-- Start of PAGE EXCERPT --
15 thoughts on “The Sequestered Baker

    • I followed the link and tried them. It isn’t one bowl though as the weird flax mixture and the other fluids are mixed seperate. I don’t run to gluten free so had to do a lot of subs and then had no coconut so stuck in pumpkin seeds and ginger blast pieces. We shall see😏

      Liked by 1 person

  1. Another wonderful post honoring the things we got from our parents. My love of food and cooking certainly comes from my mother and grandmothers and like you, my sisters and I always talk and share recipes. My daughter isn’t much of a cook but she makes an effort now and then. Thanks for the cookie recipe!

    Liked by 1 person

  2. Isn’t that interesting that your mother also didn’t know how to cook. Mine neither as her mother worked full time on the farm after my grampa was injured. She remembers baking bread with grampa but her mom still did the cooking and apparently wasn’t into teaching her daughter after spending the day behind the plough. So my dad taught her.
    I also love to bake. It’s one of my happy spots and like you I am married to a tall skinny guy that eats whatever whenever. So I bake and he eats. My rule to myself is one fresh “whatever” that day and then nothing again till I bake again.

    Liked by 1 person

  3. Louise, how wonderful it is when parents leave gifts like that.
    I just love how your father tells you that baking bread really is ……
    As you say, they gave you the gifts of romantic and artistic.

    You enjoy your baking, it is something I love too.

    Liked by 1 person

  4. Thank you for the delightfully delicious culinary journey. Just made some tea biscuits using heavy cream aka whipping cream instead of butter. I froze the cream in two cup batches. Allowed it to thaw in the fridge, et voila came out moist and delicious. You have started a baking / cooking trend my dear Friend.
-- End of PAGE EXCERPT --
* [SET EXERCISE 1]:
Reproduce the records from the line with "order: Myrtales" up to and including the last line of the records, leaving the pictures out.
-- Start of EXERCISE INPUTS --
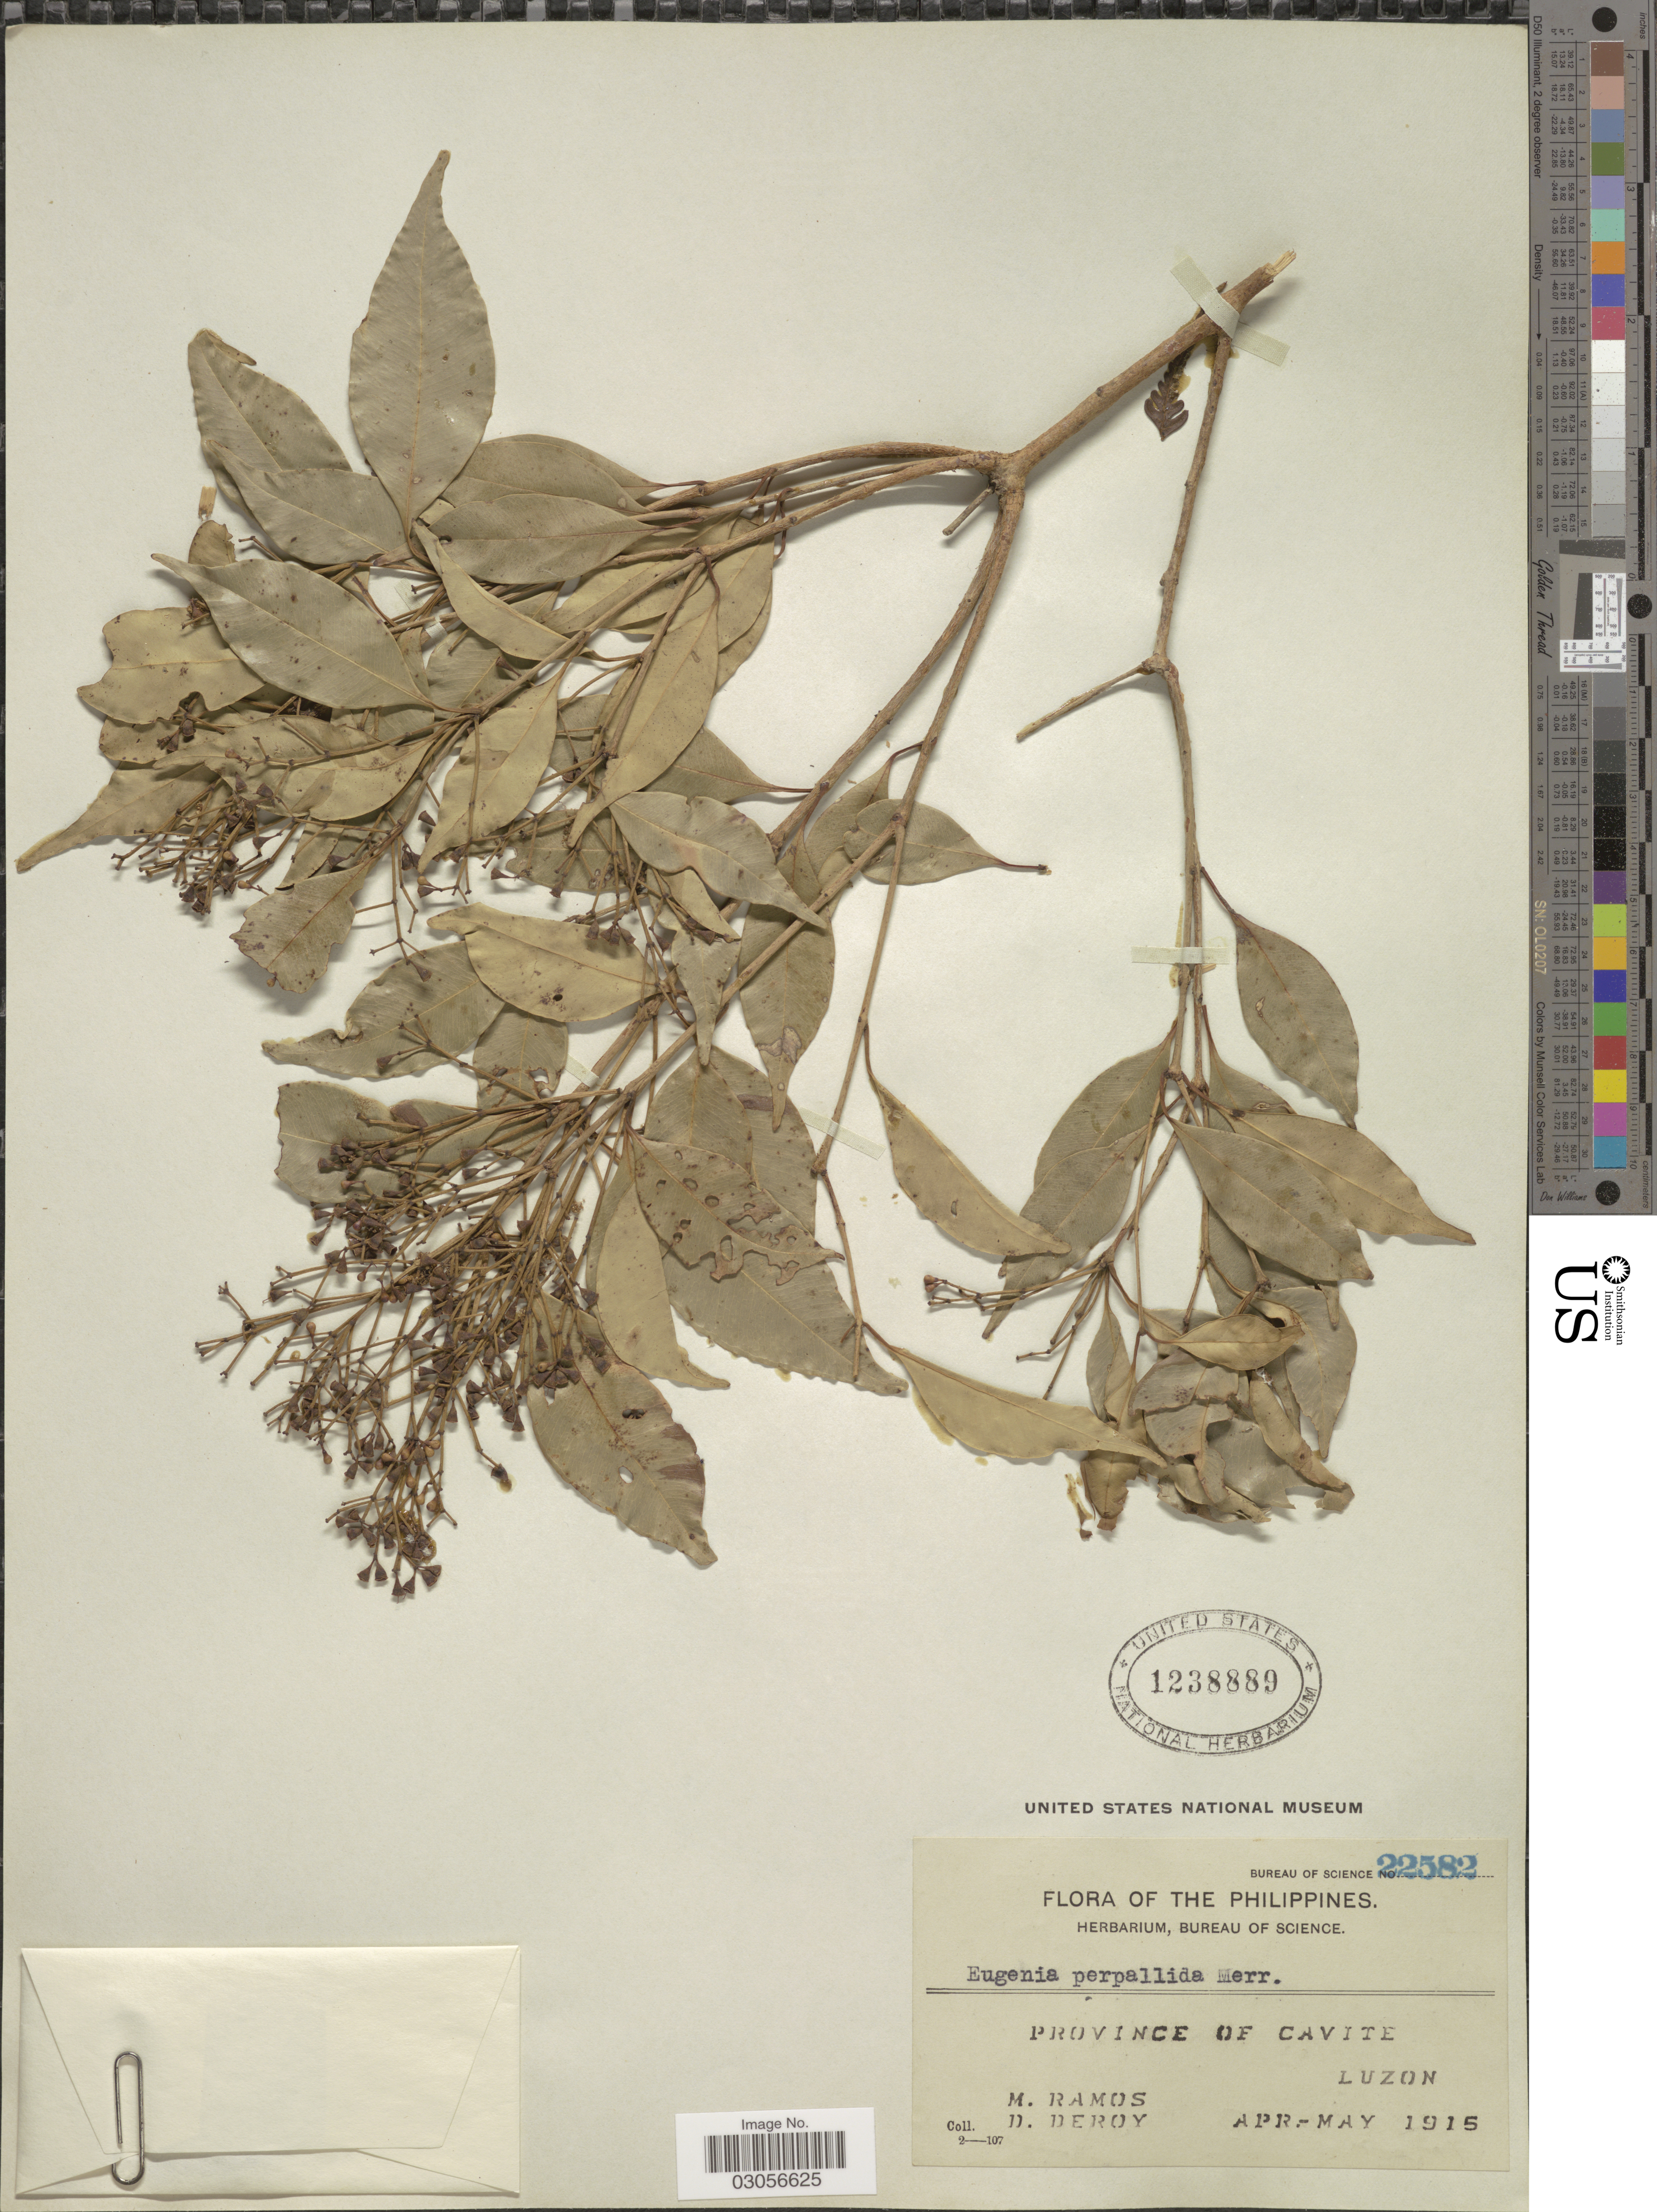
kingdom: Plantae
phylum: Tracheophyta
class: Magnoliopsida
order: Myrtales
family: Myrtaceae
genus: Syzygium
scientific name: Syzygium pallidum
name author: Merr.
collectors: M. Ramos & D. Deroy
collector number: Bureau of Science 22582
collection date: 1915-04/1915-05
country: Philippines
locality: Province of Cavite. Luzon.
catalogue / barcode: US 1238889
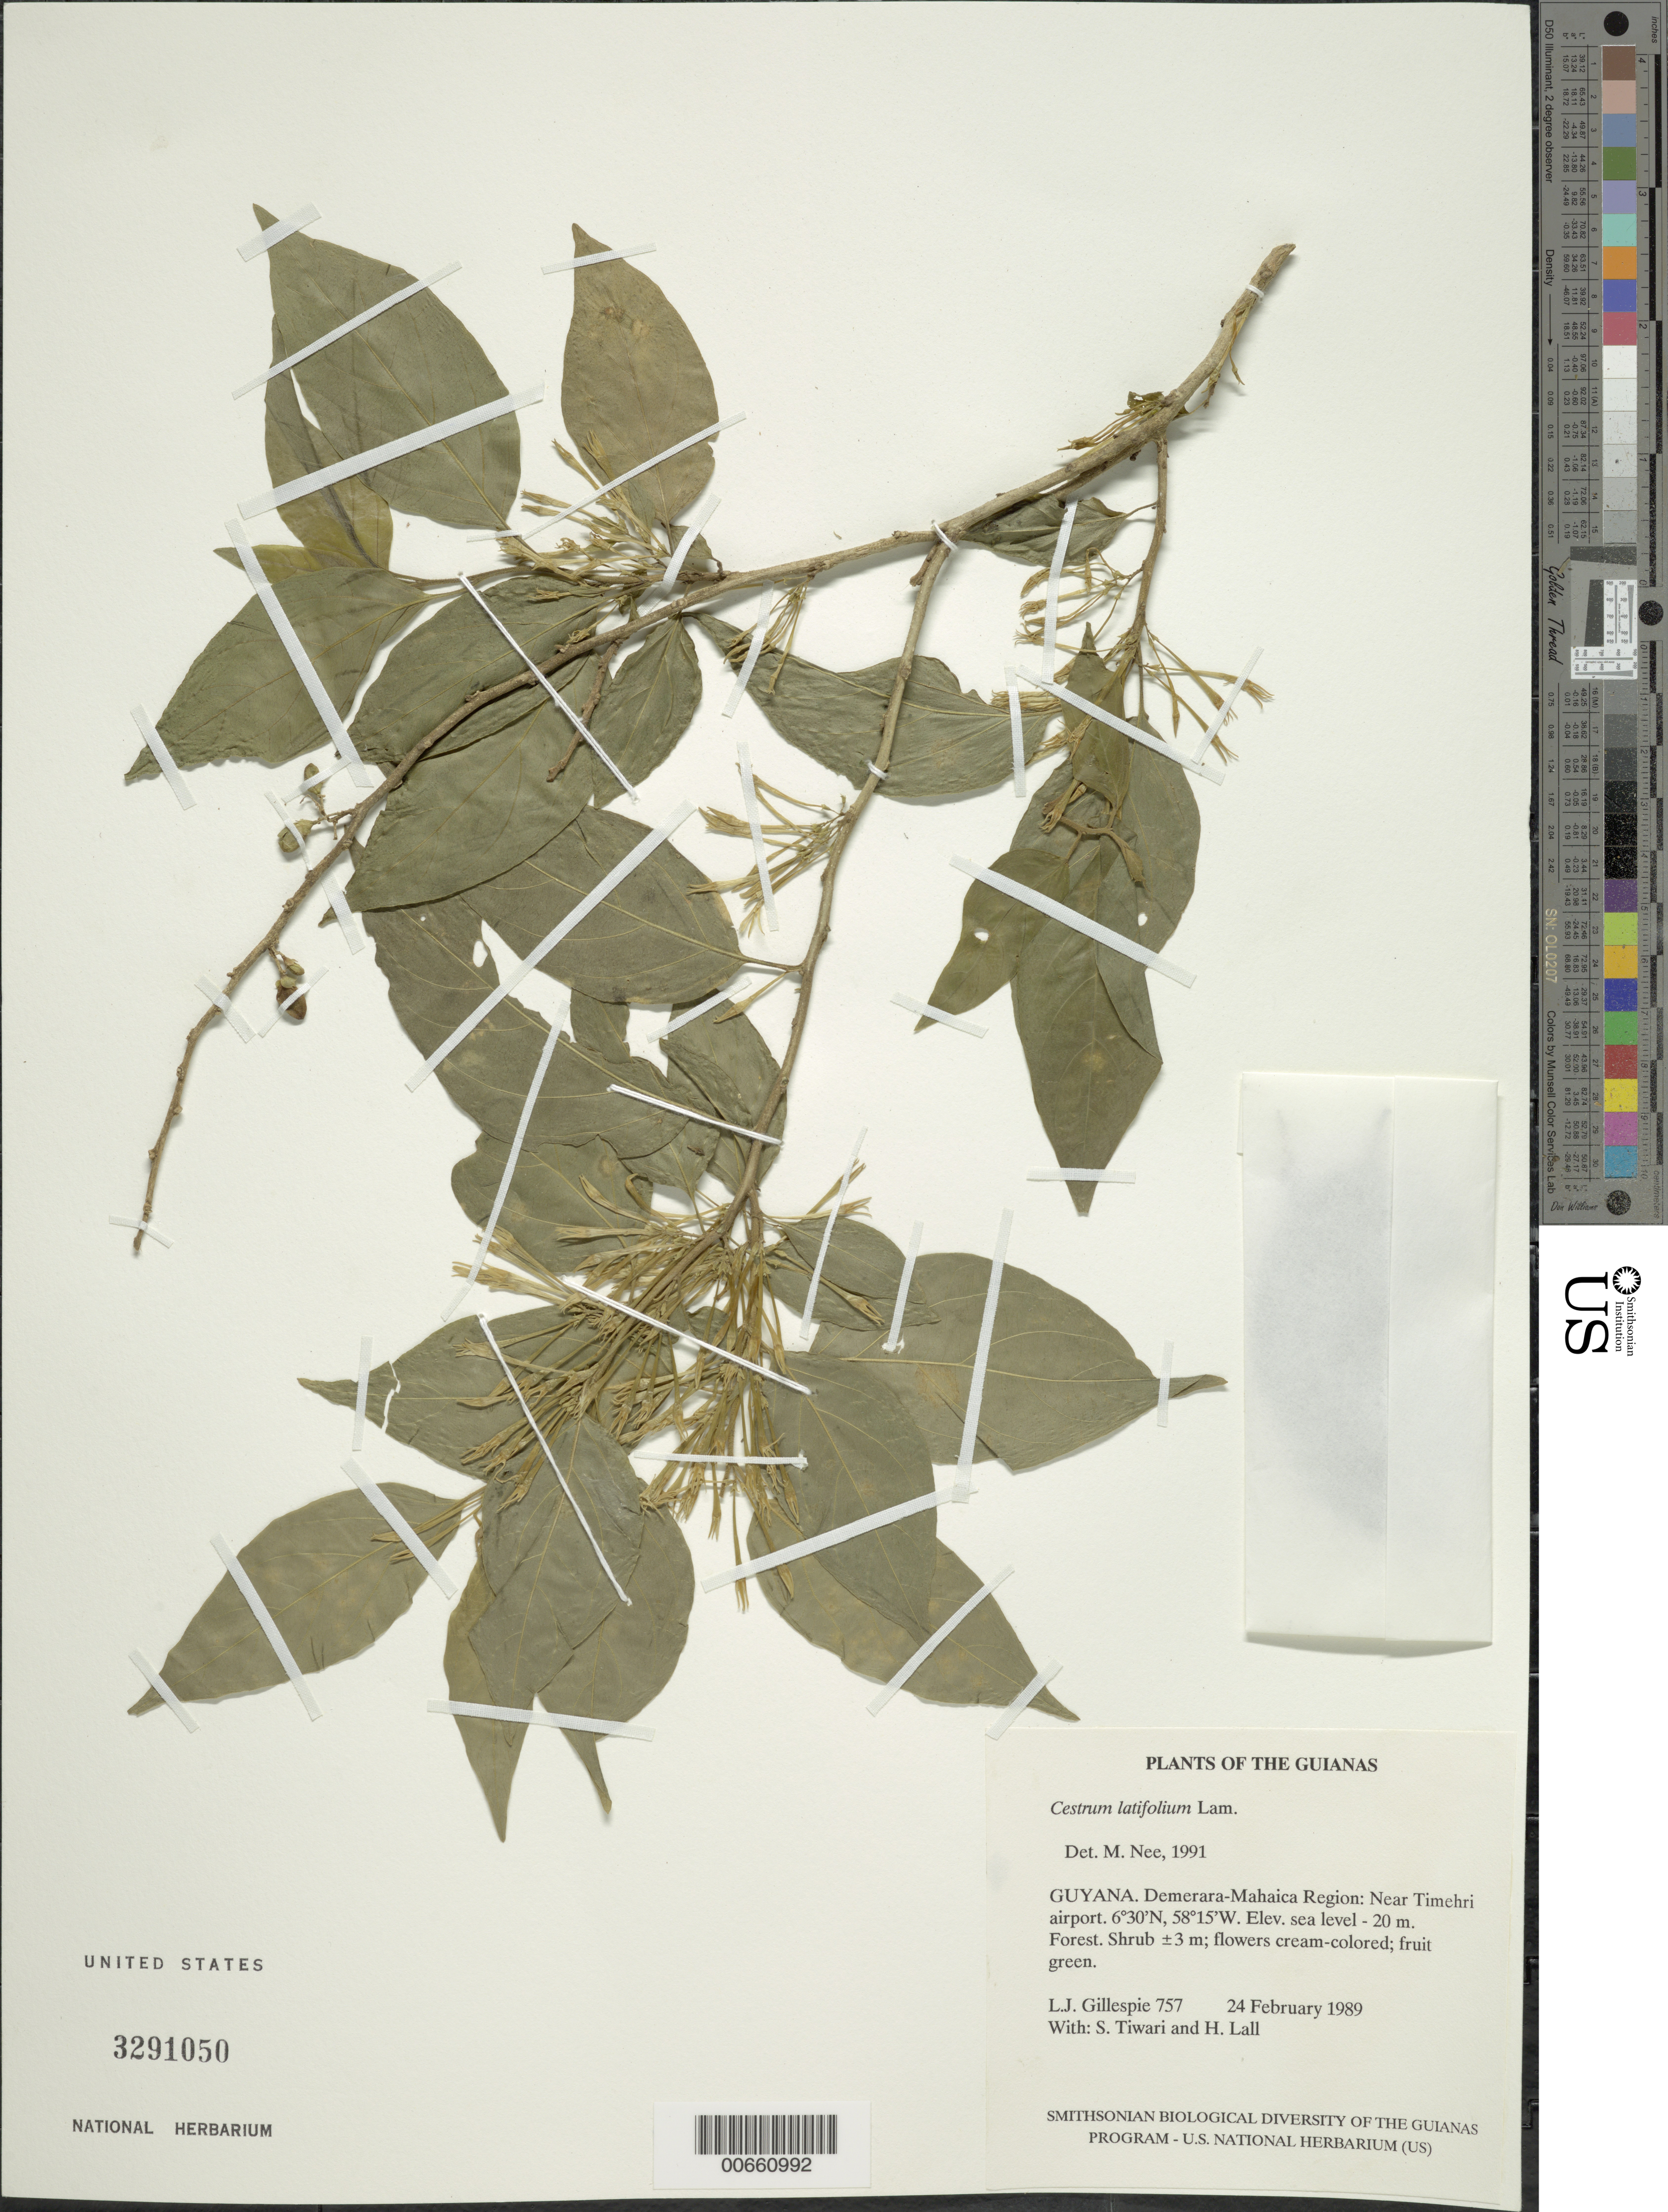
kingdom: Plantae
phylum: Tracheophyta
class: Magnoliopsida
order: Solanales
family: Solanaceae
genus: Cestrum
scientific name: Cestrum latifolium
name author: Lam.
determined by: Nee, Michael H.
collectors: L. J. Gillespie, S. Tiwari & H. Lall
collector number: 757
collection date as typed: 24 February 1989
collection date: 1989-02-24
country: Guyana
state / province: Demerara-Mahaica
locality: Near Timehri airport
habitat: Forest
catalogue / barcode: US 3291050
-- End of EXERCISE INPUTS --
* [SET EXERCISE 2]:
Do these statements agree with the comments on "The Sequestered Baker"? Answer yes or no for each, quoting the deciding words. (a) One commenter froze heavy cream in two cup batches. (b) One commenter's mother learned to cook from the commenter's grandmother. (c) The commenter who followed the link used pumpkin seeds because there was no coconut.

* [TASK SOLUTION 1]:
order: Myrtales
family: Myrtaceae
genus: Syzygium
scientific name: Syzygium pallidum
name author: Merr.
collectors: M. Ramos & D. Deroy
collector number: Bureau of Science 22582
collection date: 1915-04/1915-05
country: Philippines
locality: Province of Cavite. Luzon.
catalogue / barcode: US 1238889
kingdom: Plantae
phylum: Tracheophyta
class: Magnoliopsida
order: Solanales
family: Solanaceae
genus: Cestrum
scientific name: Cestrum latifolium
name author: Lam.
determined by: Nee, Michael H.
collectors: L. J. Gillespie, S. Tiwari & H. Lall
collector number: 757
collection date as typed: 24 February 1989
collection date: 1989-02-24
country: Guyana
state / province: Demerara-Mahaica
locality: Near Timehri airport
habitat: Forest
catalogue / barcode: US 3291050

* [TASK SOLUTION 2]:
(a) Yes: "I froze the cream in two cup batches."
(b) No: "So my dad taught her."
(c) Yes: "had no coconut so stuck in pumpkin seeds and ginger blast pieces"